这些神灵,窃取的人间气运,若是都给了天庭,人间的气运就会减少。
人间缺少了气运,就无法出现强大的人物来领袖人族走向更强,这是在挖人族的根基,不可饶恕啊。”
闻仲、黄飞虎等人,都是殷商任职很久,其眸光看得很远,知微见著,明察因果。
“天帝册封?
天庭的事务这么闲吗?
居然管到人间来了?
若是天帝管了人间事情,要朕这位人皇做什么?”
听到王屋山的山神,乃是天帝所册封的时候,人皇殷郊的心中,便是涌起一团不可遏制的杀机。
这是天帝在侵蚀人皇的权力。
权力之争,也是气运之争,也是你死我活的斗争!
根本不可能和平共处,必须有一个倒下。
“天帝册封的山神,于人间无用,不会被承认。”
人皇殷郊庄重的开口:“人间的神,未经人皇册封,都是邪神,不可被祭祀,凡我殷商文武,对于邪神,都应该破庙伐神,废除其神位,引导百姓走入正途。
朕以人皇的名义,下发这样的旨意,也将会写入圣旨之中,无论未来朝代是否变迁,人皇如何传承,这一旨意,朕都希望能够通传下去,使得后世子民,皆可明朕的意。”
“降魔元帅,拿下王屋山邪神,随后压入神魔大狱中,好生审问,他是怎么被天帝册封为山神的,都还有哪些党羽?
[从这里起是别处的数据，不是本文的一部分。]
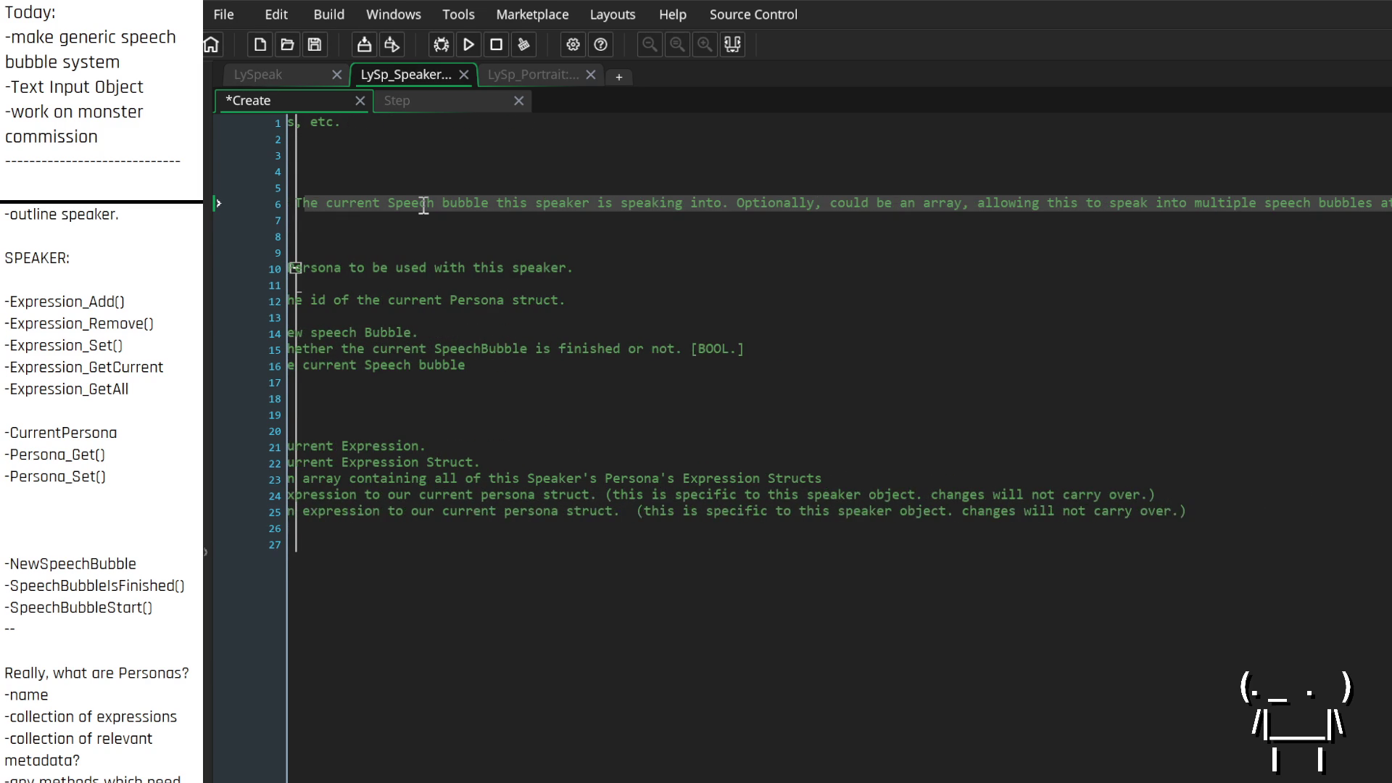
pyautogui.write(' the same')
# Complete the tag as '[INSTANCE ID or ARRAY of INSTANCE IDs]' and keep a blank line above the variable
pyautogui.press('Down')
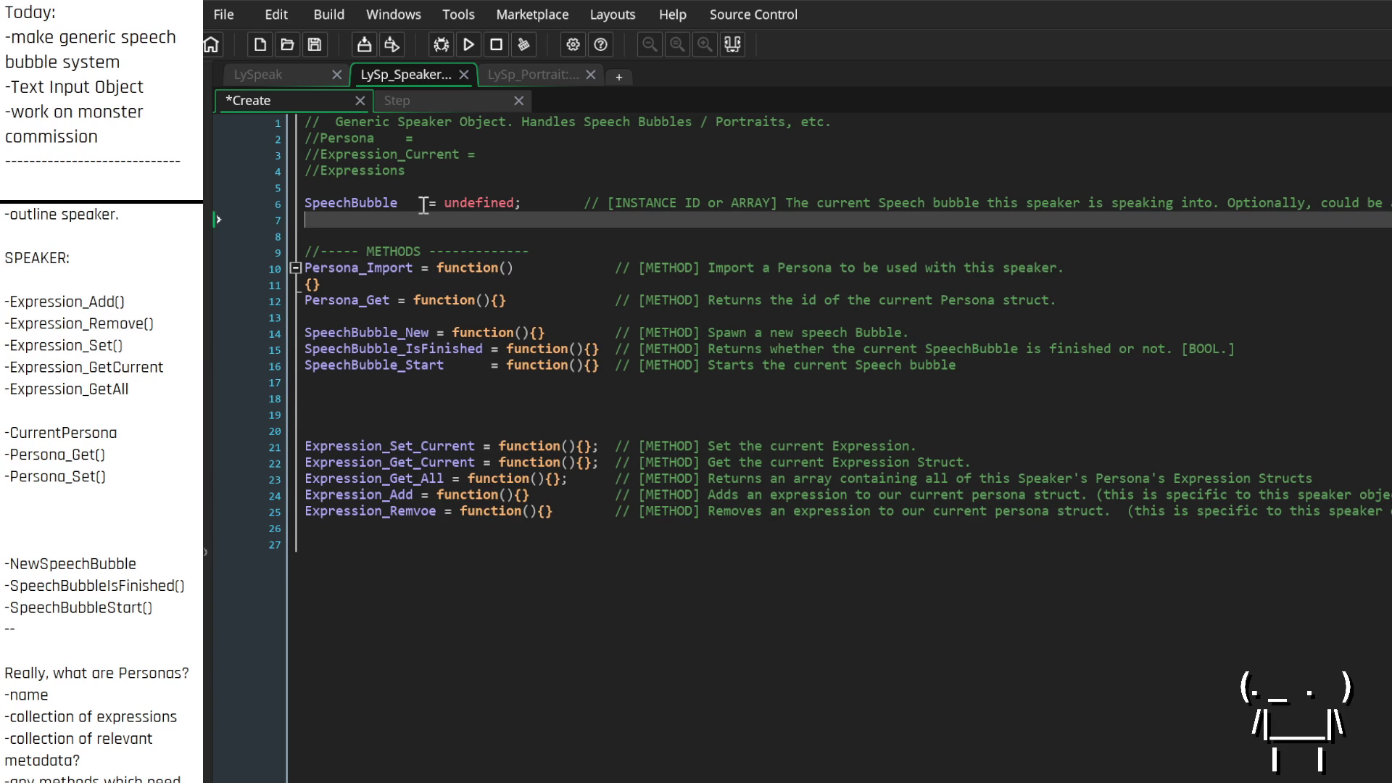
pyautogui.press('Up')
pyautogui.press('Up')
pyautogui.press('BackSpace')
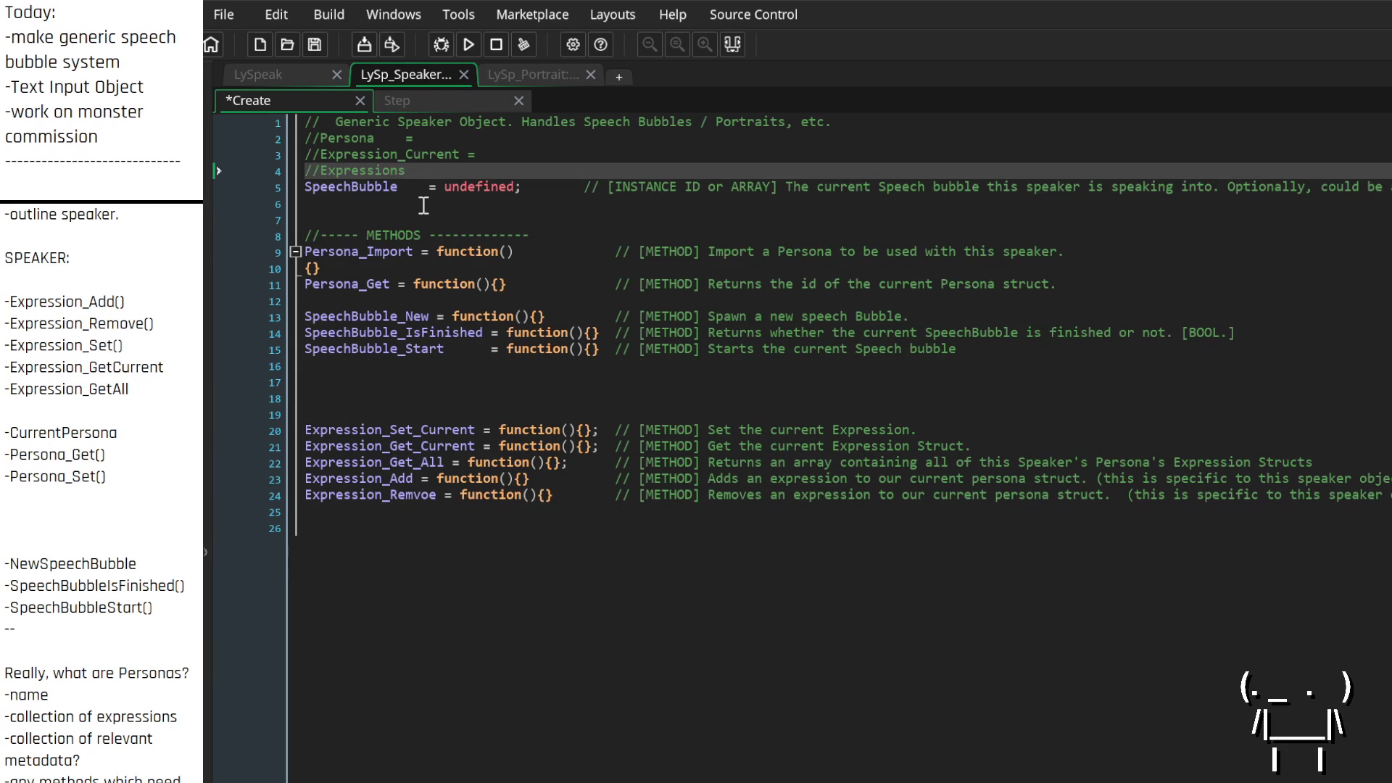
pyautogui.press('Right')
对于邪神的党羽,一一严查,但凡是作奸犯科者,以律治罪。
若是有功于民的,也要剥夺其神位,留其在驱魔镇邪司中戴罪立功,以赎其承接天帝符诏为神之罪责。
因为人间的神,只能人间封。”
人皇殷郊下令。
袁洪神情凛然:“是,陛下,臣这就拿下此邪神!”
王屋山的山神很是惊讶的看向了人皇殷郊,脸上不可抑制的透出惶恐之色,甚至是哑然失声,脱口而出:“什么?你是人皇殷郊?”
人皇殷郊之名,也早已经开始传遍洪荒。
都知道人族之中,出了一位强势的人皇,雄才大略,刚强不屈,曾和圣人对峙,更是留下许多人道大技,让人族走向更强。
人皇殷郊的事迹,在暗星的有心无心的宣传下,开始蔓延向更远的地方,被更多的人族、生灵所知道。
“不错,就是朕!”
人皇殷郊催动皇极经世书,一尊人皇法相自背后升起,人道之力纵横交错,三足金乌落在人皇法相的左肩之上,人皇笔持在右手之中。
古老先民祭祀的声音响起,三皇五帝,圣母娘娘,道德天尊的虚影浮现,一股恢弘久远而沧桑深幽的气息,弥漫出来。
“定!”
人皇殷郊轻轻一喝。
人皇法相手中的人皇笔,轻轻挥动,气运凝聚成一个定字,落向王屋山的山神。
看到定字飞来。
王屋山的山神,心中警钟声大作,心知不好,催动秘法,就要飞身离开。
可是四周人道之力纵横,红尘气息冲天,四周的灵气,都被排挤出去,王屋山山神体内的法力,也如同一潭死水,根本无法被催动。
纵有千般法术,万般神通,也是无用。
“你对我做了什么?为什么我催动不了体内的法力?”
王屋山的山神,惊骇欲绝,他一身法力,乃是历经无穷岁月修行而成,也是他的做事的底气和依仗,骤然失去,让他不适应的同时,更是心生无数的大恐怖。
这无穷岁月的修行中,可是积累了不知道多少仇家对头,一旦失去法力,就成了任人宰割的鸡鸭鱼肉,怕是会被无数的仇家对头彻底的撕碎。